'Our Cosmic Habitat'

Review by Patrick R. Andrews Share this page
Jan 2002

Our Cosmic Habitat

Martin Rees



Everything astronomers can see (some 1078 atoms), stretching out to distances of 10 billion light years, emerged from a single, infinitesimal speck.

Research on the Universe leads to many such startling conclusions and this book attempts to describe some of the surprising phenomena which occupy astronomers and cosmologists.

Our Universe, Martin Rees' laboratory, allows its natural laws to be cleverly interpreted at arm's length, by observing the 'extreme' physics which we could never replicate in a laboratory. The biggest questions have an almost philosophical tenor. What happened before the Big Bang? What causes gravity? Is the Universe infinite? Why are some atoms common (e.g. carbon) and others rare (gold)?

Even the idea of atoms was speculative once, but now we are told by cosmologists that our Universe is full of dark particles, latent energy and hidden multidimensionality. Much of this is truly unearthly. For example, when we drop a pen on a tabletop, it makes a noise. The same event on a neutron star, Rees explains, would release as much energy as a kiloton of high explosives. Similarly, empty space is actually anything but simple, consisting of strings, a kind of stretched cosmic elastic, storing a form of 'vacuum energy'.

It's even something of a mystery that there are laws of Nature that seem to apply everywhere we look. This is true for the dozens of distant planets which have been recently detected. The central theme of Our Cosmic Habitat is that our Universe (or at least our part of our Universe) seems unaccountably predisposed to life. How long will it be before anything that we would recognise as life, let alone intelligent life, is discovered on one of these planets? Rees first describes some of the events which have formed the astronomical 'species' which inhabit our Universe.

────

**EXERCISES**
[1] Do these statements agree with the review of Our Cosmic Habitat? (a) Dropping a pen on a neutron star would release as much energy as a kiloton of high explosives. (b) Gold is given as an example of a common atom. (c) Everything astronomers can see emerged from a single speck. For each, answer yes or no and quote the deciding words.
[2] Output the part of the review of Our Cosmic Habitat starting at "Review by Patrick" and ending at "single, infinitesimal speck.".
These rows come from a separate source.

Data taken from a collection
────

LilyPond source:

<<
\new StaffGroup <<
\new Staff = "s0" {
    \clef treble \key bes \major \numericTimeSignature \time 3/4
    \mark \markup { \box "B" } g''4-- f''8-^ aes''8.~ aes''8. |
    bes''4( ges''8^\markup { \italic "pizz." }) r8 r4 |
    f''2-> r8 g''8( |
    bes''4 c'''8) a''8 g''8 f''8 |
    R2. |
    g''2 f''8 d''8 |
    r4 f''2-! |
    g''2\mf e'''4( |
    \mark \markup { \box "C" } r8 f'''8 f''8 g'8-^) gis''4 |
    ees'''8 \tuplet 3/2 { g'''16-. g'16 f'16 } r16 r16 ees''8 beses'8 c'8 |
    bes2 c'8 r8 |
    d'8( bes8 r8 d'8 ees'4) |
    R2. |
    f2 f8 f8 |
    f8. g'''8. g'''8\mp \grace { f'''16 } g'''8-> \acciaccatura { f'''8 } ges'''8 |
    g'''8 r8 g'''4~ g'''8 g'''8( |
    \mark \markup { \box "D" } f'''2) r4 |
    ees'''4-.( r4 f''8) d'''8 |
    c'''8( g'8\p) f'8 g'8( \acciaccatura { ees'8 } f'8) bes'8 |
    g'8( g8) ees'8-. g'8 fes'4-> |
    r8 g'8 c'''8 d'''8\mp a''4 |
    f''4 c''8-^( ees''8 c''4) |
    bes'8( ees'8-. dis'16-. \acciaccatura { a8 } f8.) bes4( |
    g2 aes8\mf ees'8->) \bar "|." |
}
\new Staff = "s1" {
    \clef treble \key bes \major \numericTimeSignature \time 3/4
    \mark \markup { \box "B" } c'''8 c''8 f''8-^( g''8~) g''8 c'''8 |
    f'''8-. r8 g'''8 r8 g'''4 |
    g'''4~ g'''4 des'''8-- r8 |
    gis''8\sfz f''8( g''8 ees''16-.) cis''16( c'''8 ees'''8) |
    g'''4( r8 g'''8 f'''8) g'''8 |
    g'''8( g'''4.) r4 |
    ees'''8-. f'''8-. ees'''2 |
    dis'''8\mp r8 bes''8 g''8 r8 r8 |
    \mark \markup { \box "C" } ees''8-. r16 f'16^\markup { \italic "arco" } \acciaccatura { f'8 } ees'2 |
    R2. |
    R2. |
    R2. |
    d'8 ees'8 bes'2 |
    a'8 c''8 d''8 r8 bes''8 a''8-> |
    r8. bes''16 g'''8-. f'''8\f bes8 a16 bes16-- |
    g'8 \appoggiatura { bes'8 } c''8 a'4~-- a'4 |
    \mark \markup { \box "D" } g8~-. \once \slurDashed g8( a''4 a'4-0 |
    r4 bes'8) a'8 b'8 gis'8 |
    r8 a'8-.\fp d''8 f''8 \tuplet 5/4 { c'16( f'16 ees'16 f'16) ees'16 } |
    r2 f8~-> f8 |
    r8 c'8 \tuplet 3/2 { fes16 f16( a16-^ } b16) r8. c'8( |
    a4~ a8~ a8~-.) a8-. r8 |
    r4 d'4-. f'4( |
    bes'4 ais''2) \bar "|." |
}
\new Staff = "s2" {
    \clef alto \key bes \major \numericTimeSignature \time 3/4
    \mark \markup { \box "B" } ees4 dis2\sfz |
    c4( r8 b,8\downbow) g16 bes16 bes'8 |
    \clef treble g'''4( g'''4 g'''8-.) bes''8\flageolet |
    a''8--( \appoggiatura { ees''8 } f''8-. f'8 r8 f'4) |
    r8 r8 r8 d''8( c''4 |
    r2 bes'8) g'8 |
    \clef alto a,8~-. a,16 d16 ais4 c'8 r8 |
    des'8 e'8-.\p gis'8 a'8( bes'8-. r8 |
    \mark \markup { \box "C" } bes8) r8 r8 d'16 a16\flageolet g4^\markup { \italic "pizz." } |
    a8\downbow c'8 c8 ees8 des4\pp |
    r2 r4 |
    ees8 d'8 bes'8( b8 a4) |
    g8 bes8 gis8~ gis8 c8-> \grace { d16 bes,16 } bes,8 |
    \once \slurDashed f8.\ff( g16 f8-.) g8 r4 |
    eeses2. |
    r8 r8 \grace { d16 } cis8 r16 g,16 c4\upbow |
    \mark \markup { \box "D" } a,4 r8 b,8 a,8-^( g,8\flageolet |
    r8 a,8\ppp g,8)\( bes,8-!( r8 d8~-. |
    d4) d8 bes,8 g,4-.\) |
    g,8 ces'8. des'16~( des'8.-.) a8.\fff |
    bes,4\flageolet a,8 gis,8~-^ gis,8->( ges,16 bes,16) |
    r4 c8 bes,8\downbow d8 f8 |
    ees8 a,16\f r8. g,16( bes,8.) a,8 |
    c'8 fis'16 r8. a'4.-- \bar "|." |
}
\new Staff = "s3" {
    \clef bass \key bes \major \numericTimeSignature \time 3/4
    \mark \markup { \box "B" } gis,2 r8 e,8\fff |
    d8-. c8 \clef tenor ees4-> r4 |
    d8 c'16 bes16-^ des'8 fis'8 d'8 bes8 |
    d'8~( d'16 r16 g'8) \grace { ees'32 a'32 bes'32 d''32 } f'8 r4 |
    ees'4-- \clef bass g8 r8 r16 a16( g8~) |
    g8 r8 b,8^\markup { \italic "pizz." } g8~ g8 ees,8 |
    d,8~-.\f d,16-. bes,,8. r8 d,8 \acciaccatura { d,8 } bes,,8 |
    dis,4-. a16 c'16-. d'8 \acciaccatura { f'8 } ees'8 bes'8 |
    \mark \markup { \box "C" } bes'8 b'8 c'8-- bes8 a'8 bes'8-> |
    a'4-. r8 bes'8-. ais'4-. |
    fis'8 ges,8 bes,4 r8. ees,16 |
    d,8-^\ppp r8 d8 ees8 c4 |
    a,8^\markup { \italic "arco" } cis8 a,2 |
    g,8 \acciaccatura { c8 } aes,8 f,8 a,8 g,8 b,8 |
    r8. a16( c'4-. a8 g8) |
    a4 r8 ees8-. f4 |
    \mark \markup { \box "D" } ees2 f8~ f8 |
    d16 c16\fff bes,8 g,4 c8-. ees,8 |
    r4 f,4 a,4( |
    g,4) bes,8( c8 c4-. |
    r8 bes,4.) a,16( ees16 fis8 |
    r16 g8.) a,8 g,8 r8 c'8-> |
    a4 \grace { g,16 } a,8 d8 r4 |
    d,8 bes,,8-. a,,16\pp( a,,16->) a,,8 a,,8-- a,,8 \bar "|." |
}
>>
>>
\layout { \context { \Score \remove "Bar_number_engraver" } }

────

**EXERCISE RESULTS**
[1]
(a) Yes: "The same event on a neutron star, Rees explains, would release as much energy as a kiloton of high explosives."
(b) No: "Why are some atoms common (e.g. carbon) and others rare (gold)?"
(c) Yes: "emerged from a single, infinitesimal speck."

[2]
Review by Patrick R. Andrews Share this page
Jan 2002

Our Cosmic Habitat

Martin Rees



Everything astronomers can see (some 1078 atoms), stretching out to distances of 10 billion light years, emerged from a single, infinitesimal speck.